Lawsuit: Warren forced ex-city planner out of job

Nicquel Terry
The Detroit News

Warren — A former city planner who resigned nearly two years ago is awaiting a federal judge’s decision on a whistleblower lawsuit that alleges Warren officials forced him out of the job.

Kenneth Bouchard, who served as planner from January 2011 to August 2014, said his colleagues used tactics to induce him to quit after he made a presentation to City Council questioning the legality of several practices by city administrative staff, according to the lawsuit.

Those practices included awarding federal Neighborhood Stabilization Program grant money to large bundle property purchasers instead of individual homeowners, issuing rental licenses to landlords in default to the city and failing to charge all property owners for city services.

After presenting these findings during a September 2013 council meeting with councilwoman Kelly Colegio, Bouchard said many of his colleagues gave him the “silent treatment,” refusing to speak to him at the office.

Bouchard also accused the city of asking him to make copies of copyrighted material against his will.

“He really needed to work with other departments to do his job,” said Jennifer Lord, Bouchard’s attorney. “It’s our theory that it was designed to get Ken to quit.”

Warren Mayor Jim Fouts declined to comment on the lawsuit, saying it would be against city policy. He referred all inquiries to attorney Sheryl Laughren, who is representing the city in the case.

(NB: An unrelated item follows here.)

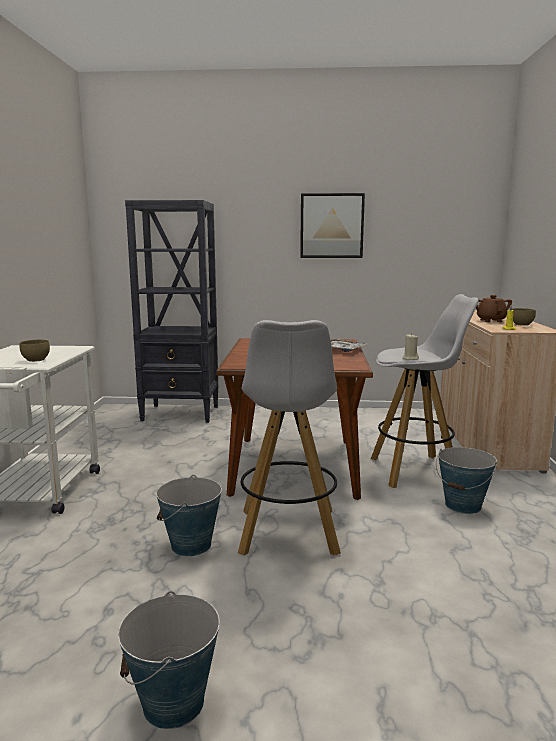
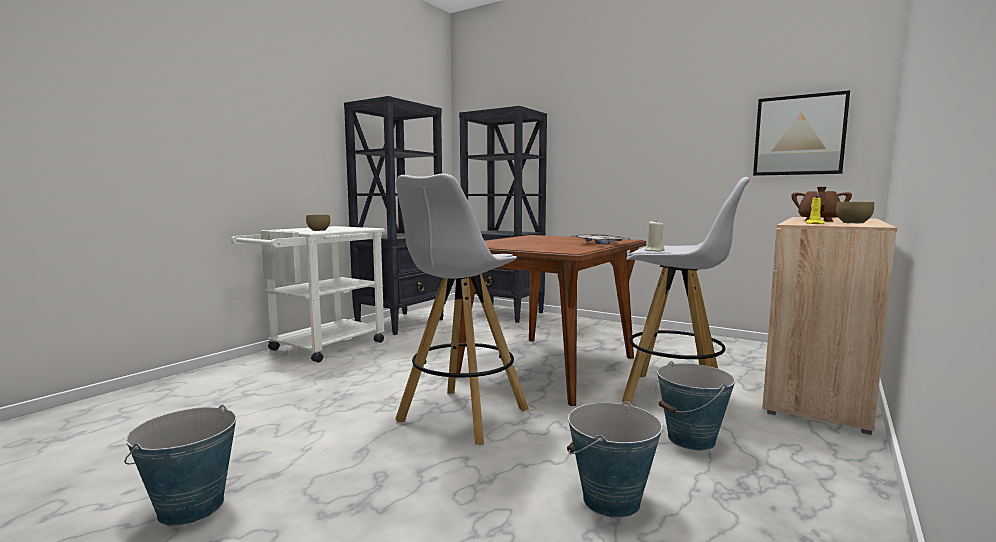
camera: 30 degrees right, 5 degrees down
(86, 444) = (401, 323): none -> black bookcase
(191, 545) = (371, 404): bucket -> bucket (611, 500)
(331, 226) = (662, 126): picture -> picture (799, 135)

“Mr. Bouchard’s allegations that he was discharged from his job and otherwise retaliated against are untrue,” Laughren said in an email. “The city will defend itself against his claims in court.”

Lord said the city has filed three motions to dismiss the case and the hearing for the third motion is set for Wednesday in Judge Denise Page Hood’s courtroom.

On Sept. 27, 2013, Bouchard said his then-supervisor, planning director Ronald Wuerth, scolded him for making the presentation about city practices.

A transcript of the conversation between the two men shows Wuerth telling Bouchard his job was in danger and reprimanding him for making a presentation about illegal practices with city administration.

“I felt terrible, I felt sick,” Bouchard said. “My career was in jeopardy and it was clearly communicated that retaliation was imminent.”

Prior to the incident, Bouchard said he felt he had served the city well.

“I was provided with a nice raise,” Bouchard said. “I was well-liked and I was complimented regularly on the work that I did for the city.”

Bouchard said he remains unemployed.

If he wins the lawsuit, Lord said Bouchard hopes to be compensated for the stress and damage to his career and reputation.

“He was a rising star,” Lord said. “We are going to ask the jury to award an amount that they feel is fair.”